Uno de los mejores trucos para ser feliz es ser generoso Una sencilla y común imagen de borde

Uno de los mejores trucos para ser feliz es ser generoso

Después de un mal día, somos muchos los que buscamos cambiar nuestro humor, por ejemplo, yendo de compras, comiendo nuestro postre favorito o saliendo con amigos. No obstante, un nuevo estudio sugiere que los regalitos que nos hacemos a nosotros mismos apenas nos suben el ánimo. En cambio, cuando entregamos regalos a otros, nuestra felicidad aumenta al saber que hemos hecho feliz a alguien más.

La ciencia lo demuestra

Se realizó un estudio en donde participaron 473 voluntarios divididos en cuatro grupos, que tenían que cumplir diferentes tareas en un período de seis semanas.
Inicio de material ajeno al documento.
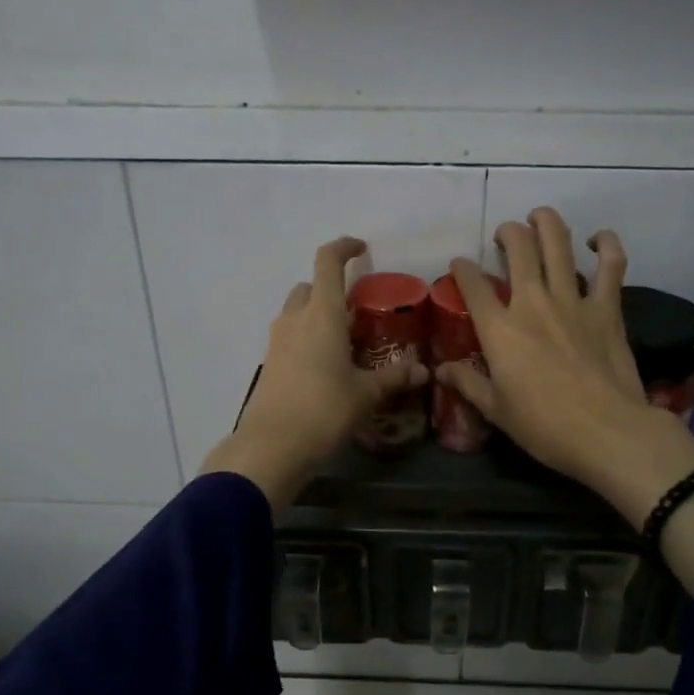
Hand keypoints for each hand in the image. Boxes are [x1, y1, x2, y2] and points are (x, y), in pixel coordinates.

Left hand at [199, 237, 426, 510]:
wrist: (272, 446)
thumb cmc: (324, 411)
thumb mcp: (366, 394)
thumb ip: (394, 377)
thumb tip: (424, 371)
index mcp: (322, 314)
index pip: (328, 262)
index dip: (344, 247)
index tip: (361, 248)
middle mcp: (295, 319)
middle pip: (309, 286)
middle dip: (331, 288)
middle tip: (357, 309)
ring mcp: (277, 341)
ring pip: (296, 311)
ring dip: (317, 314)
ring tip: (344, 339)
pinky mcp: (268, 363)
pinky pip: (289, 336)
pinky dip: (306, 338)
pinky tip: (325, 365)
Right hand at [438, 207, 668, 490]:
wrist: (605, 431)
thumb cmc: (543, 426)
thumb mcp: (495, 409)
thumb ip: (468, 383)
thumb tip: (441, 369)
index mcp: (500, 330)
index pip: (473, 285)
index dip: (462, 269)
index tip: (459, 265)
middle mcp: (532, 303)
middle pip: (518, 249)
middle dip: (507, 232)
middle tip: (505, 234)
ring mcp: (573, 300)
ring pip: (558, 244)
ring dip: (547, 222)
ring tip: (539, 216)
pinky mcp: (607, 308)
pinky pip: (611, 265)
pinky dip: (606, 244)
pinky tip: (598, 239)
El primero tenía que hacer algo por mejorar el mundo, como por ejemplo, recoger basura para reciclar. El segundo grupo debía mostrarse atento con otras personas: pagar un café a un amigo, ayudar a un familiar a preparar la cena, etcétera. El tercero tenía que darse un capricho, por ejemplo, cogiéndose un día de vacaciones. El cuarto no cambió nada de su día a día.
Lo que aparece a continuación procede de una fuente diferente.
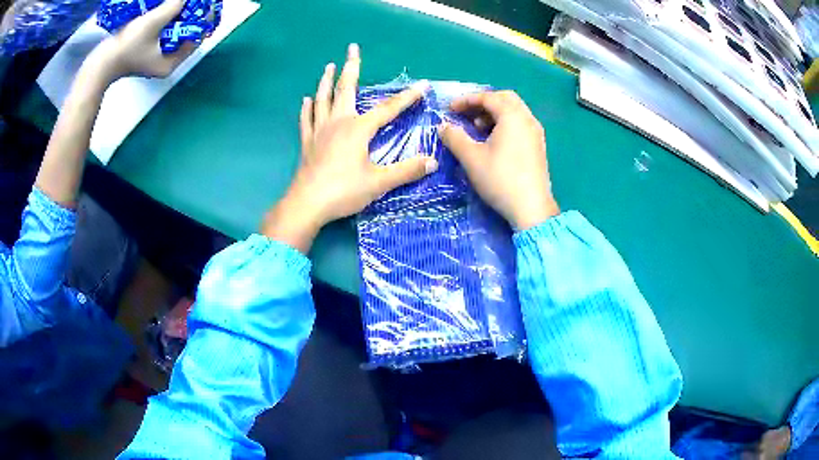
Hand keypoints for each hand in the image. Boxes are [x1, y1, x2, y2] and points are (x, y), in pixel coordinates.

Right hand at [88, 0, 196, 80]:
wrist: (100, 63)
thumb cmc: (126, 47)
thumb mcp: (153, 22)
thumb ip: (173, 7)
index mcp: (170, 63)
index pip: (195, 38)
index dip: (202, 19)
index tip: (205, 4)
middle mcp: (165, 62)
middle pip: (184, 34)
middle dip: (190, 16)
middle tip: (193, 1)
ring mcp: (154, 57)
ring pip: (173, 32)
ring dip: (177, 16)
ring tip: (181, 2)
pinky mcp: (145, 51)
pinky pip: (162, 32)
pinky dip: (166, 20)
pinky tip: (167, 8)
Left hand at [262, 44, 438, 252]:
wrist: (308, 204)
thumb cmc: (344, 191)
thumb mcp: (379, 182)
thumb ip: (406, 171)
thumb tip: (432, 162)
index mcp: (358, 128)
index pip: (388, 108)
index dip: (408, 97)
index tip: (423, 84)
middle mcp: (338, 122)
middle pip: (346, 89)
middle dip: (351, 67)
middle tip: (352, 48)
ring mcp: (319, 130)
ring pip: (323, 99)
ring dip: (327, 81)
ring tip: (329, 66)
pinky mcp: (307, 142)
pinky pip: (307, 119)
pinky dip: (308, 107)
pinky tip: (307, 99)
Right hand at [439, 91, 558, 229]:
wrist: (531, 208)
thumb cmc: (500, 179)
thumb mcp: (471, 158)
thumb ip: (454, 137)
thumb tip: (443, 127)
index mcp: (512, 116)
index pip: (488, 97)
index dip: (466, 100)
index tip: (450, 109)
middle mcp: (527, 119)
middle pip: (505, 99)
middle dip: (483, 102)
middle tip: (466, 114)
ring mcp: (536, 133)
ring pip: (514, 112)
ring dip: (494, 113)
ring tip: (477, 128)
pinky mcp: (538, 146)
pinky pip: (520, 124)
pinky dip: (505, 124)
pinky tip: (494, 141)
Los participantes rellenaron un cuestionario antes y después del estudio para evaluar su nivel de bienestar psicológico, afectivo y social. A lo largo del estudio, también anotaron sus propias emociones positivas y negativas.

Los investigadores revelaron que los participantes que habían sido más atentos, ya fuera con alguien en concreto o con el mundo en general, notaron una mejora en su ánimo en una mayor proporción que los que habían tenido un comportamiento neutro o centrado en sí mismos.
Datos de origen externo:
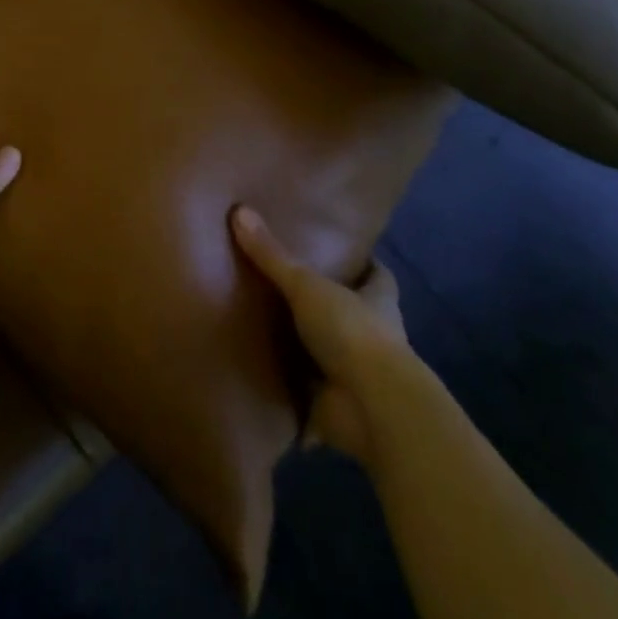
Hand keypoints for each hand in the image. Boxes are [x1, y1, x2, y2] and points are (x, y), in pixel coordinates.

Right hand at [231, 205, 413, 464]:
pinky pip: (308, 395)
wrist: (372, 408)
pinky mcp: (337, 407)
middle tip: (288, 286)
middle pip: (352, 313)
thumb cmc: (352, 332)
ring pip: (330, 354)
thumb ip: (273, 256)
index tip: (342, 251)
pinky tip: (263, 377)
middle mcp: (373, 336)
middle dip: (328, 306)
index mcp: (377, 301)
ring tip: (266, 328)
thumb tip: (240, 210)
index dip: (364, 264)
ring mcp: (356, 375)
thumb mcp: (307, 285)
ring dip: (308, 350)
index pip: (377, 276)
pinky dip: (291, 391)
Por otro lado, las personas que sólo tenían que preocuparse de sí mismas no notaron mejora en su bienestar ni ninguna emoción positiva.

Varios estudios anteriores demostraron que las pequeñas atenciones pueden contribuir no sólo a nuestra salud mental, sino también a nuestro bienestar físico. Algunos apuntan que una actitud altruista puede reducir la tensión arterial y el nivel de estrés.